> **Exercise**: Reproduce all of the records below word for word, leaving out the pictures.
(Given records begins)
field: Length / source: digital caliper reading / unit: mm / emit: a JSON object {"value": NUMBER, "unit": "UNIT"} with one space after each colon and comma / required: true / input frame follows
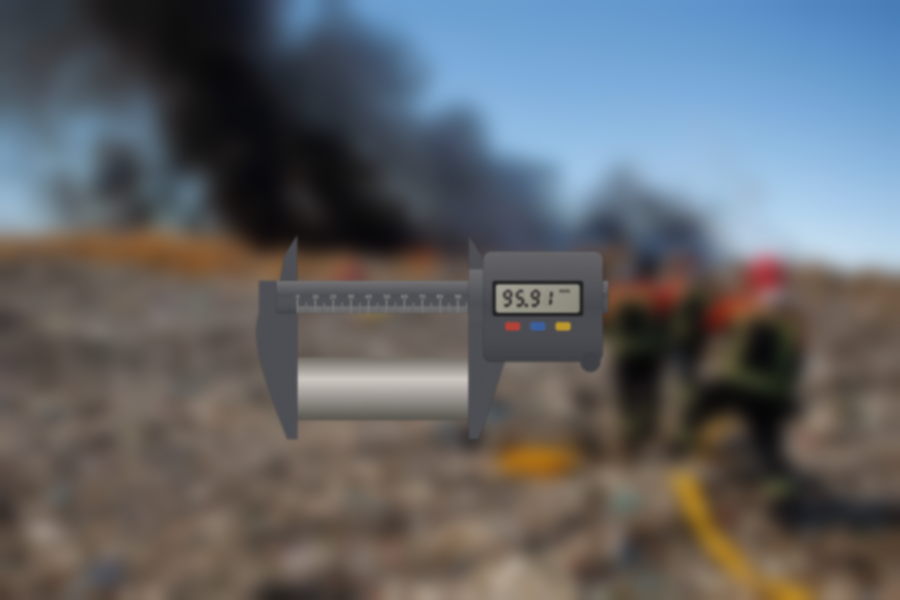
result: {"value": 95.91, "unit": "mm"}
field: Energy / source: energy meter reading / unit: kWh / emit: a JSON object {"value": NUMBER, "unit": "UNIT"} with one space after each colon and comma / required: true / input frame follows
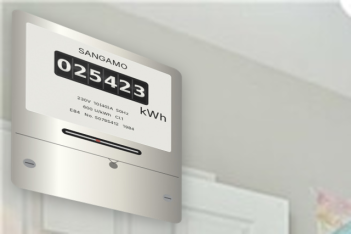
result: {"value": 25423, "unit": "kWh"}
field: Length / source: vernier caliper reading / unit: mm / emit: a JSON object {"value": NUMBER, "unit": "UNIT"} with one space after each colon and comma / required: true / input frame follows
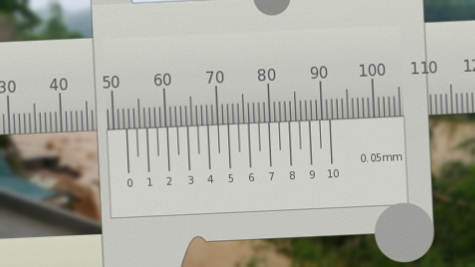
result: {"value": 52.5, "unit": "mm"}
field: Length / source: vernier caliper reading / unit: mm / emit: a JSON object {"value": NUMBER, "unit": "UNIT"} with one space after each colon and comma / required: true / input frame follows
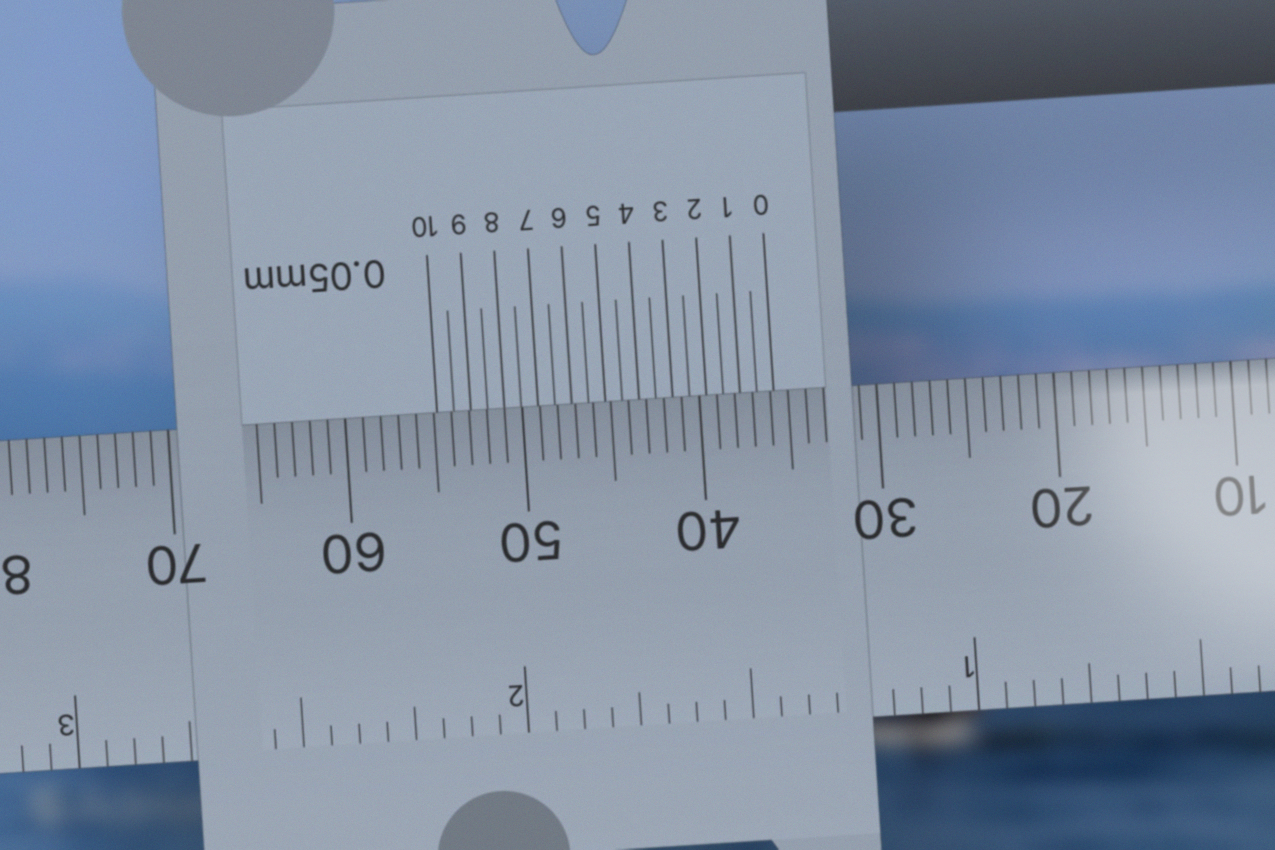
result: {"value": 35.8, "unit": "mm"}
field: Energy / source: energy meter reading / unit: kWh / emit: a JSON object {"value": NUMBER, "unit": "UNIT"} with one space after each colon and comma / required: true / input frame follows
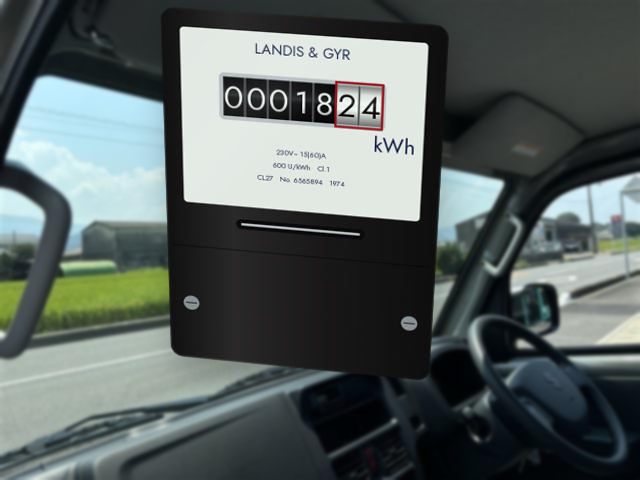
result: {"value": 18.24, "unit": "kWh"}
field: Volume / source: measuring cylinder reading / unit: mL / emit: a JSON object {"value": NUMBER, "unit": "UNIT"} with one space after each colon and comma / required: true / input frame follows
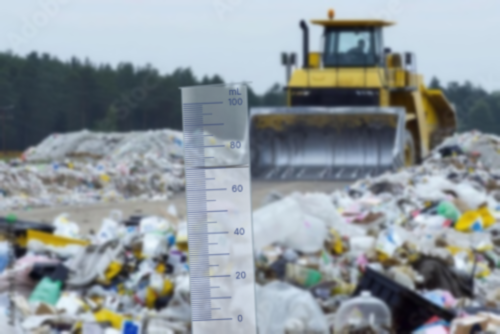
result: {"value": 70, "unit": "mL"}
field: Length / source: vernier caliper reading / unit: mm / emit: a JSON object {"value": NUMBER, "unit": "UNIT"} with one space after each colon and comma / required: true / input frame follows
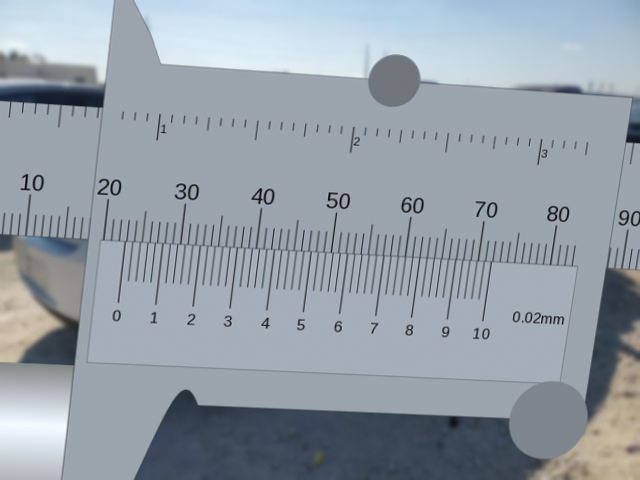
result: {"value": 22.8, "unit": "mm"}
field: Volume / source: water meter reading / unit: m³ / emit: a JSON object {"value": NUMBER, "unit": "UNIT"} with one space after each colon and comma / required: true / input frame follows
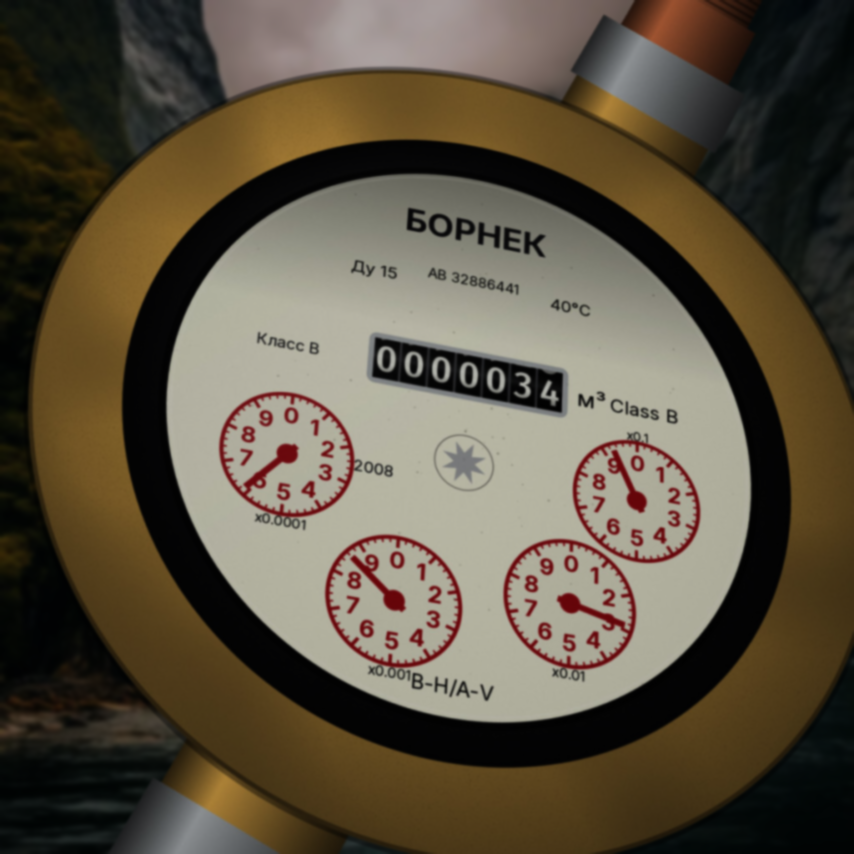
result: {"value": 33.9286, "unit": "m³"}
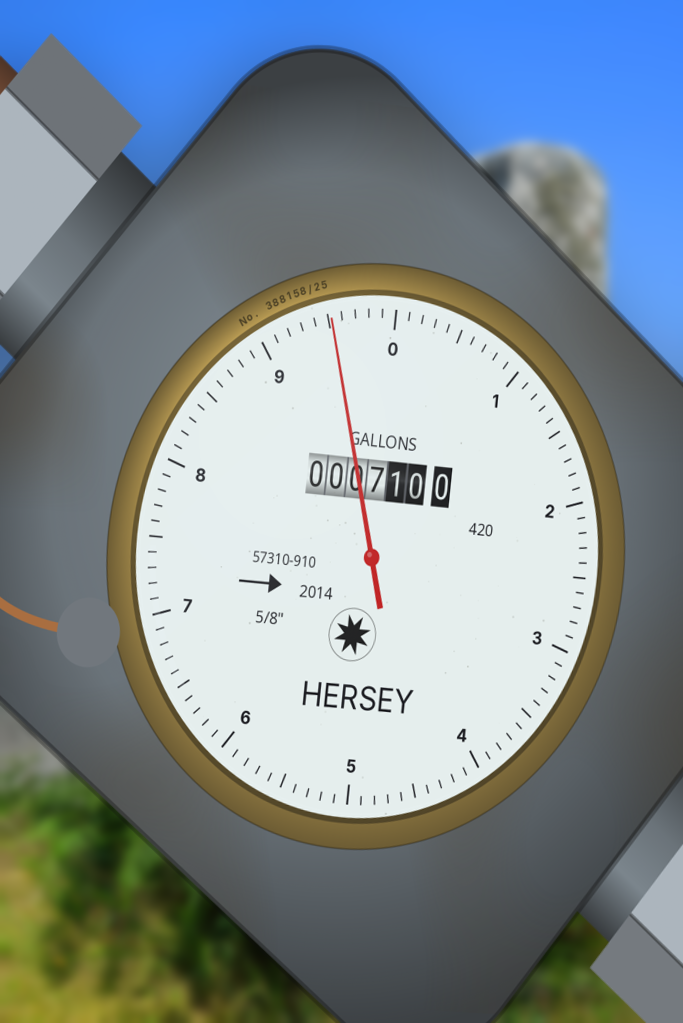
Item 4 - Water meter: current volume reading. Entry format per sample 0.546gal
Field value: 7099.5gal
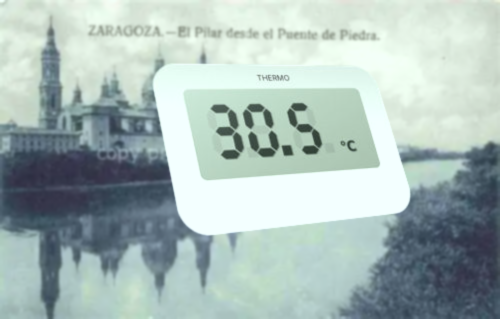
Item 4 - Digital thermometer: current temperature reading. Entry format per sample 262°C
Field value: 30.5°C
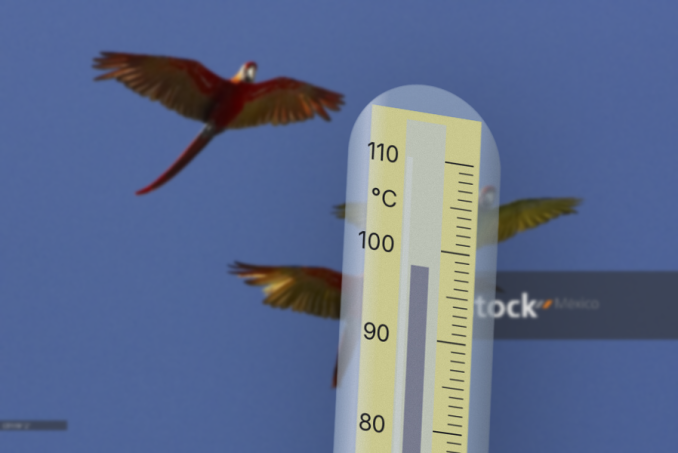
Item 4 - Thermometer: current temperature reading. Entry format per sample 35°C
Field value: 98°C
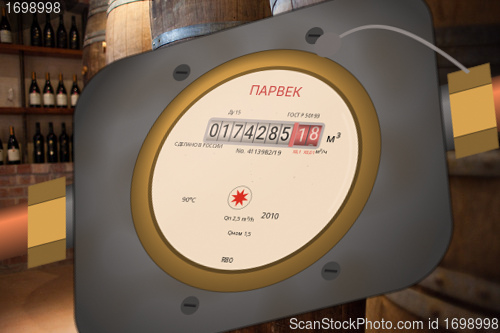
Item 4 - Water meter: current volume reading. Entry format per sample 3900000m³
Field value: 174285.18m³
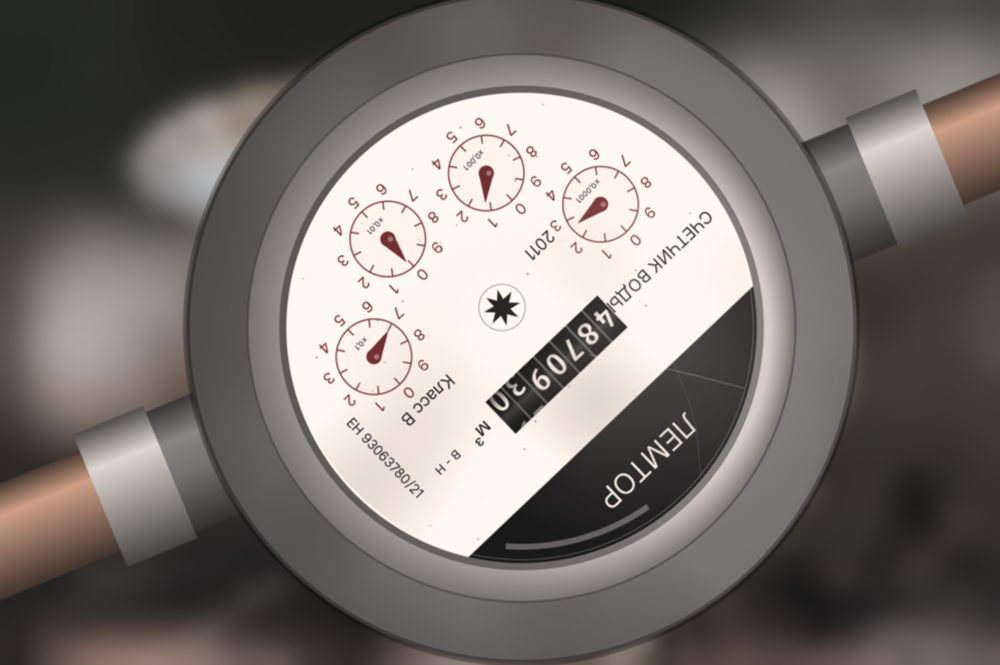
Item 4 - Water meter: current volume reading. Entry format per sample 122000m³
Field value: 4870929.7012m³
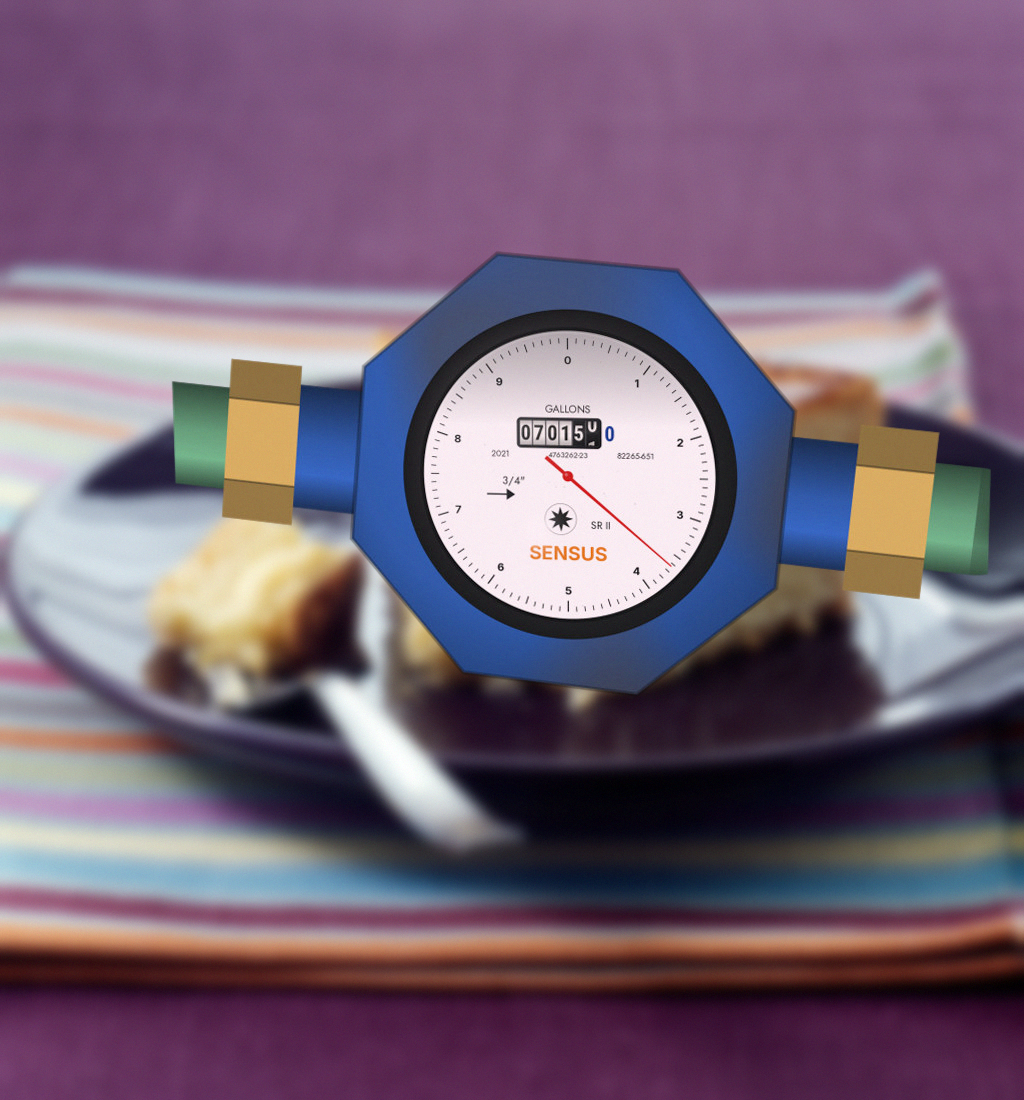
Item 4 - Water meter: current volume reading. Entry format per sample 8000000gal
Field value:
(Given records ends)
> **Solution for this exercise**:
field: Length / source: digital caliper reading / unit: mm / emit: a JSON object {"value": NUMBER, "unit": "UNIT"} with one space after each colon and comma / required: true / input frame follows
result: {"value": 95.91, "unit": "mm"}
field: Energy / source: energy meter reading / unit: kWh / emit: a JSON object {"value": NUMBER, "unit": "UNIT"} with one space after each colon and comma / required: true / input frame follows
result: {"value": 25423, "unit": "kWh"}
field: Length / source: vernier caliper reading / unit: mm / emit: a JSON object {"value": NUMBER, "unit": "UNIT"} with one space after each colon and comma / required: true / input frame follows
result: {"value": 52.5, "unit": "mm"}
field: Length / source: vernier caliper reading / unit: mm / emit: a JSON object {"value": NUMBER, "unit": "UNIT"} with one space after each colon and comma / required: true / input frame follows
result: {"value": 35.8, "unit": "mm"}
field: Energy / source: energy meter reading / unit: kWh / emit: a JSON object {"value": NUMBER, "unit": "UNIT"} with one space after each colon and comma / required: true / input frame follows
result: {"value": 18.24, "unit": "kWh"}
field: Volume / source: measuring cylinder reading / unit: mL / emit: a JSON object {"value": NUMBER, "unit": "UNIT"} with one space after each colon and comma / required: true / input frame follows
result: {"value": 70, "unit": "mL"}
field: Length / source: vernier caliper reading / unit: mm / emit: a JSON object {"value": NUMBER, "unit": "UNIT"} with one space after each colon and comma / required: true / input frame follows
result: {"value": 22.8, "unit": "mm"}
field: Volume / source: water meter reading / unit: m³ / emit: a JSON object {"value": NUMBER, "unit": "UNIT"} with one space after each colon and comma / required: true / input frame follows
result: {"value": 33.9286, "unit": "m³"}
Item 4 - Water meter: current volume reading. Entry format per sample 0.546gal
Field value: 7099.5gal
Item 4 - Digital thermometer: current temperature reading. Entry format per sample 262°C
Field value: 30.5°C
Item 4 - Thermometer: current temperature reading. Entry format per sample 35°C
Field value: 98°C
Item 4 - Water meter: current volume reading. Entry format per sample 3900000m³
Field value: 174285.18m³
Item 4 - Water meter: current volume reading. Entry format per sample 122000m³
Field value: 4870929.7012m³
Item 4 - Water meter: current volume reading. Entry format per sample 8000000gal
Field value:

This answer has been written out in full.